__Requirement__:
Look through the entries below for the string "本研究の研究実施計画書や同意説明文書の変更または改訂を行う場合は", and copy each line where it is found.

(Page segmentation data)
--------------------

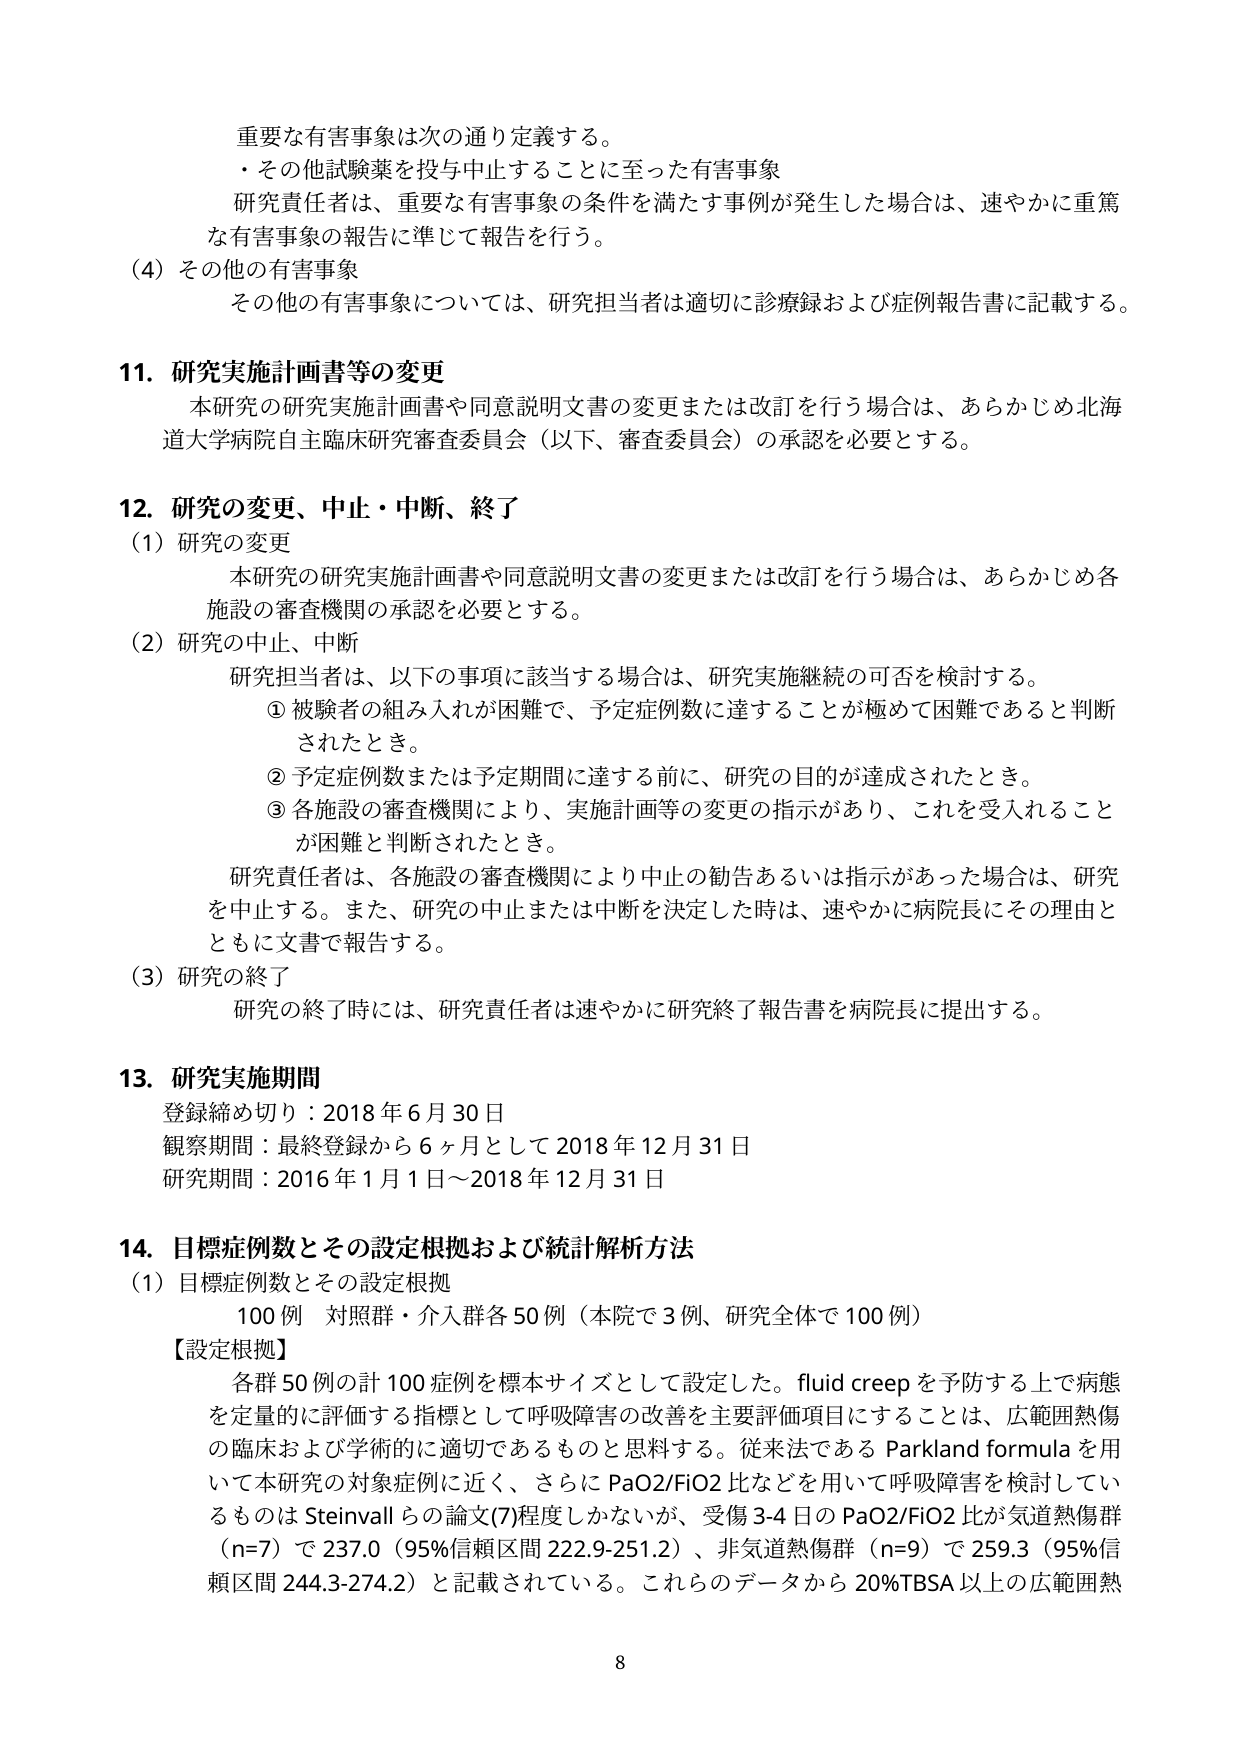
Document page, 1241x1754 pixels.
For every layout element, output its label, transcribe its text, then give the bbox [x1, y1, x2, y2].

text （4）その他の有害事象 [118, 251, 1122, 285]
text （3）研究の終了 [118, 958, 1122, 992]
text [162, 1364, 1122, 1598]
text 観察期間：最終登録から6ヶ月として2018年12月31日 [162, 1128, 1122, 1161]
text その他の有害事象については、研究担当者は適切に診療録および症例報告書に記載する。 [207, 285, 1122, 318]
text 研究の終了時には、研究責任者は速やかに研究終了報告書を病院長に提出する。 [207, 992, 1122, 1025]
text 研究担当者は、以下の事項に該当する場合は、研究実施継続の可否を検討する。 [207, 658, 1122, 692]
text 14．目標症例数とその設定根拠および統計解析方法 [118, 1228, 1122, 1264]
text 研究期間：2016年1月1日～2018年12月31日 [162, 1161, 1122, 1194]
text 本研究の研究実施計画書や同意説明文書の変更または改訂を行う場合は、あらかじめ各施設の審査機関の承認を必要とする。 [207, 558, 1122, 625]
text 研究責任者は、重要な有害事象の条件を満たす事例が発生した場合は、速やかに重篤な有害事象の報告に準じて報告を行う。 [207, 185, 1122, 251]
text （2）研究の中止、中断 [118, 625, 1122, 658]
text 13．研究実施期間 [118, 1059, 1122, 1095]
text 12．研究の変更、中止・中断、終了 [118, 489, 1122, 525]
text ①被験者の組み入れが困難で、予定症例数に達することが極めて困難であると判断されたとき。 [266, 692, 1119, 758]
text ・その他試験薬を投与中止することに至った有害事象 [159, 151, 1122, 185]
text ③各施設の審査機関により、実施計画等の変更の指示があり、これを受入れることが困難と判断されたとき。 [266, 792, 1119, 858]
text 100例 対照群・介入群各50例（本院で3例、研究全体で100例） [236, 1298, 1122, 1331]
text ②予定症例数または予定期間に達する前に、研究の目的が達成されたとき。 [266, 758, 1119, 792]
text 研究責任者は、各施設の審査機関により中止の勧告あるいは指示があった場合は、研究を中止する。また、研究の中止または中断を決定した時は、速やかに病院長にその理由とともに文書で報告する。 [207, 858, 1122, 958]
text 【設定根拠】 [162, 1331, 1122, 1364]
text 本研究の研究実施計画書や同意説明文書の変更または改訂を行う場合は、あらかじめ北海道大学病院自主臨床研究審査委員会（以下、審査委員会）の承認を必要とする。 [162, 388, 1122, 455]
text （1）研究の変更 [118, 525, 1122, 558]
text （1）目標症例数とその設定根拠 [118, 1264, 1122, 1298]
text 重要な有害事象は次の通り定義する。 [236, 118, 1122, 151]
text 11．研究実施計画書等の変更 [118, 352, 1122, 388]
text 登録締め切り：2018年6月30日 [162, 1095, 1122, 1128]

--------------------

__Finished task__:
text 本研究の研究実施計画書や同意説明文書の変更または改訂を行う場合は、あらかじめ各施設の審査機関の承認を必要とする。 [207, 558, 1122, 625]
text 本研究の研究実施計画書や同意説明文書の変更または改訂を行う場合は、あらかじめ北海道大学病院自主臨床研究審査委員会（以下、審査委員会）の承認を必要とする。 [162, 388, 1122, 455]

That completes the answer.